EXERCISE INSTRUCTIONS: Please revise everything from the line containing "See the attached image. Where is" down to the end of the material, replacing "right lung lower lobe" with "left lung lower lobe" and keeping all else unchanged.

INPUT FOR THIS TASK:
★ ★ ★ ★ ★

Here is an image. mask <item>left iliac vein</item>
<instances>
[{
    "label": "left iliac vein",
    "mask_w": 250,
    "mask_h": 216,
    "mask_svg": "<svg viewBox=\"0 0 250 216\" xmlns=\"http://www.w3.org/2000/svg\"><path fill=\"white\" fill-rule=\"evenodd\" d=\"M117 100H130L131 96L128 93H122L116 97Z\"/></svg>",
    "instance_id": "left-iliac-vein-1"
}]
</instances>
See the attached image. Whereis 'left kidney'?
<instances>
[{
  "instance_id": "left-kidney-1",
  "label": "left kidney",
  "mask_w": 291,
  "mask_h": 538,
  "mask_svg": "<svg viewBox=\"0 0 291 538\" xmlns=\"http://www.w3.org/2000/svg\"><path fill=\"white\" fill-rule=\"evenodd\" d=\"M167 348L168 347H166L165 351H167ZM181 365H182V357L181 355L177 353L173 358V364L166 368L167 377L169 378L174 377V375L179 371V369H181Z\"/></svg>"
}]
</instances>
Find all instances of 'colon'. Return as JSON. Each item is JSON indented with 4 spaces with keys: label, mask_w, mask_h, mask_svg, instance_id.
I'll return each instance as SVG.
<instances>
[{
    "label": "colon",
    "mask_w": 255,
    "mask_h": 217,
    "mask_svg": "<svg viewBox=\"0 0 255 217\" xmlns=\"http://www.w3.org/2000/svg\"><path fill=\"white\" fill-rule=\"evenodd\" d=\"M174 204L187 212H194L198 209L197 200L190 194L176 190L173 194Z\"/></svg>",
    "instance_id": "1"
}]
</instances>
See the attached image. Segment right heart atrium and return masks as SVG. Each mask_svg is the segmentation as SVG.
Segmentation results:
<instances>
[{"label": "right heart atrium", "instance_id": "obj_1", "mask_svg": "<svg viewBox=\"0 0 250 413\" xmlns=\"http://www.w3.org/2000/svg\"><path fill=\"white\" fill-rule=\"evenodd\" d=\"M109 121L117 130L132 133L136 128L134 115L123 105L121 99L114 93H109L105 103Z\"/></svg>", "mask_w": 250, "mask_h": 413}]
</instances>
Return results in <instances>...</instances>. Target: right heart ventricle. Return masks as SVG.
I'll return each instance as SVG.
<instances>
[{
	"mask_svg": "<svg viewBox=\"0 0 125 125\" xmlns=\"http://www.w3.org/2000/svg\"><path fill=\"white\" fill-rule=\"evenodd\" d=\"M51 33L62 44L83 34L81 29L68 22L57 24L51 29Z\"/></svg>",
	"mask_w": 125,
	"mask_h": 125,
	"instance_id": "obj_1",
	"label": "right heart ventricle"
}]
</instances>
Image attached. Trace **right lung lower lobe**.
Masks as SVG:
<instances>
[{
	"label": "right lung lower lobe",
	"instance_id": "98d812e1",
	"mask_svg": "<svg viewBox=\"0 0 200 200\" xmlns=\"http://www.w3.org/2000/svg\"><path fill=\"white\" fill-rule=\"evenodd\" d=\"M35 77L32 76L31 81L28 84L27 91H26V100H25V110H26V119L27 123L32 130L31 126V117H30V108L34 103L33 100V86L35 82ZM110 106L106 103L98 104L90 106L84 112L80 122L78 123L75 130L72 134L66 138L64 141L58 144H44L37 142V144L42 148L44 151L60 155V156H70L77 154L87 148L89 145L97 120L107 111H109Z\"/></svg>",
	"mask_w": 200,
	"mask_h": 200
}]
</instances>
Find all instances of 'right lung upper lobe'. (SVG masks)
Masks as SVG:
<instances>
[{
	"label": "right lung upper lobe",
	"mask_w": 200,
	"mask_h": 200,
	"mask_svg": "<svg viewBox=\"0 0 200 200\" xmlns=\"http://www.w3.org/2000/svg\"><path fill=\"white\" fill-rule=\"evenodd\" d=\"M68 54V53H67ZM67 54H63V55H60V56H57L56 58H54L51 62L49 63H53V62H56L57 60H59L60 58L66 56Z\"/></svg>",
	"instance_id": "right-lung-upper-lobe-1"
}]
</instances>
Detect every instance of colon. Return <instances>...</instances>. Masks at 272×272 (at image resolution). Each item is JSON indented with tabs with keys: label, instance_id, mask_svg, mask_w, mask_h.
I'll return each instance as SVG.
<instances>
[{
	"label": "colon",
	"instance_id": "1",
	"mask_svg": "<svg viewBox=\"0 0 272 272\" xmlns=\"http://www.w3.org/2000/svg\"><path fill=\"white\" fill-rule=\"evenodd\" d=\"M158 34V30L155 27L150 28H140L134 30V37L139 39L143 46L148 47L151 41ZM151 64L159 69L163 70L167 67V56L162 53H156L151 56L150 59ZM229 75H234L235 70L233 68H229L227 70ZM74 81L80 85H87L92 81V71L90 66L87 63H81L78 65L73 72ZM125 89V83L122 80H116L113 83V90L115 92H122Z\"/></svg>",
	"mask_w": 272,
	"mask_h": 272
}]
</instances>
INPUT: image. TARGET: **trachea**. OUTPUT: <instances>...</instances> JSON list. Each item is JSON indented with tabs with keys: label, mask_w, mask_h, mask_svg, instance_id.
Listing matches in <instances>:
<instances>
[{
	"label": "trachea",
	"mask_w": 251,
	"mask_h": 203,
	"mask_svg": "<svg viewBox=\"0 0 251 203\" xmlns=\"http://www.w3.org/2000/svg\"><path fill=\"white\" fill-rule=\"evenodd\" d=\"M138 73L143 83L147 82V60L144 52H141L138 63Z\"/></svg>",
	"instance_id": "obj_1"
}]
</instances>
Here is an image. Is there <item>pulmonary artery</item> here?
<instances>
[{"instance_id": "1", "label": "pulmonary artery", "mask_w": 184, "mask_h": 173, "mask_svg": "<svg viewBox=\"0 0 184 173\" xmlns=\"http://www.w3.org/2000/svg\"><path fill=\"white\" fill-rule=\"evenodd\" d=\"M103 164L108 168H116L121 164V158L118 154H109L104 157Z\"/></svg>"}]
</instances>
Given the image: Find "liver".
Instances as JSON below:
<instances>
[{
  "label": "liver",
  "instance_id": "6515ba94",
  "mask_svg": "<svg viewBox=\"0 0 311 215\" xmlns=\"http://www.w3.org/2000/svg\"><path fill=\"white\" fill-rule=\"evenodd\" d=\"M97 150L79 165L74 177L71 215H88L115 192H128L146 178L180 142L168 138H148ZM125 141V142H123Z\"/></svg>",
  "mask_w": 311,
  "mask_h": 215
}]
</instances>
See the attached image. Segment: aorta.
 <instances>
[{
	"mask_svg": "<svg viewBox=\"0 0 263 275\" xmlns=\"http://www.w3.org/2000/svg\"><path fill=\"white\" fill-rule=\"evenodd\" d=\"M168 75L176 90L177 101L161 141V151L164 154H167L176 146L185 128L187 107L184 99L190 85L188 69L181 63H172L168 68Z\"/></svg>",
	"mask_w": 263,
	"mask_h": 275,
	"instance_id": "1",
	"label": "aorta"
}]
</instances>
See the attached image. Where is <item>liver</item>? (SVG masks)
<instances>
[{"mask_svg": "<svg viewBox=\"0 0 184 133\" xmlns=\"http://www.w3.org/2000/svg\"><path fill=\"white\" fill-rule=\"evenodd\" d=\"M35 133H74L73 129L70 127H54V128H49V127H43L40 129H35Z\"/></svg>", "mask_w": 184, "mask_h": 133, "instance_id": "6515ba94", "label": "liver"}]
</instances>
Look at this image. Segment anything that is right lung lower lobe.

★ ★ ★ ★ ★

TASK OUTPUT:
See the attached image. Where is <item>liver</item>? (SVG masks)
<instances>
[{"mask_svg": "<svg viewBox=\"0 0 184 133\" xmlns=\"http://www.w3.org/2000/svg\"><path fill=\"white\" fill-rule=\"evenodd\" d=\"M35 133H74L73 129L70 127H54V128H49V127H43L40 129H35Z\"/></svg>", "mask_w": 184, "mask_h": 133, "instance_id": "6515ba94", "label": "liver"}]
</instances>
Look at this image. Segment anything that is left lung lower lobe.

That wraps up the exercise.